Increasing your exposure to the market's volatility by cutting back on your bond and cash buffer is not an easy decision to make, but it's one of the most effective ways of making your nest egg last longer.
Is a cheaper retirement realistic?
Say you were earning about $58,000 a year before you retired -- about the national average income for households headed by those in the 55-64 age range. The reality is that you don't have to replace your entire income, even if you want to maintain your pre-retirement lifestyle.
You paid 7.65% of your income to Uncle Sam for your part of the Social Security and Medicare taxes -- which typical retirees don't pay. That knocks it down to $53,563. If, in addition, you were saving 15% of your salary for your retirement, that's another $8,700 you don't have to cover, bringing your total to $44,863. The average new retiree receives around $1,334 per month from Social Security -- or $16,008 per year -- which brings the total you'd have to cover per year from your savings to $28,855.
Using that same 4% rule mentioned above, your nest egg at retirement would need to be around $725,000 to cover a lifestyle comparable to what you had before retiring -- still substantial, but well under $1 million. If, thanks to living more economically in retirement, you think you could be comfortable on $35,000 per year, then your nest egg would only have to cover about $19,000 per year after Social Security. That works out to a nest egg at retirement around $475,000 -- under half that initial $1 million target.

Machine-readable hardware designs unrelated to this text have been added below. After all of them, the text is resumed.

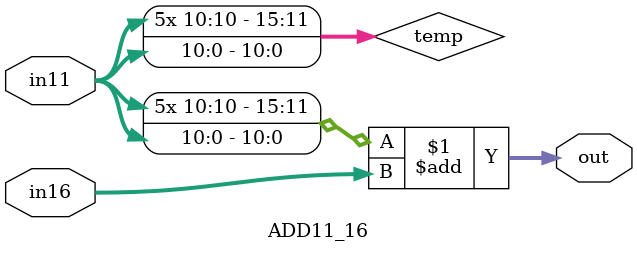
<source format=v>
module ADD11_16(in11,in16,out);
input[10:0]in11;
input[15:0]in16;
output[15:0]out;

wire[15:0]temp;
assign temp={{(5){in11[10]}},in11};
assign out=temp+in16;
endmodule

</source>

No matter what size nest egg you're targeting, remember that you don't need to save that much to wind up with that much in retirement. Your final nest egg depends on both the money you sock away and the returns that money earns while you've invested it. The sooner you get started, the easier it is for your investments to grow enough for the returns to be a big driver of what you end up with at retirement.
Retire comfortably on your terms
$1 million remains a great goal for your retirement portfolio, and it's certainly easier to retire comfortably with $1 million or more than it is with less. Still, with good planning and judicious use of some or all of those three tactics, you can retire comfortably with a smaller nest egg.
Don't stop trying for that $1 million, but realize that if you don't quite hit that mark by the time you retire, you can still figure out how to work with what you have.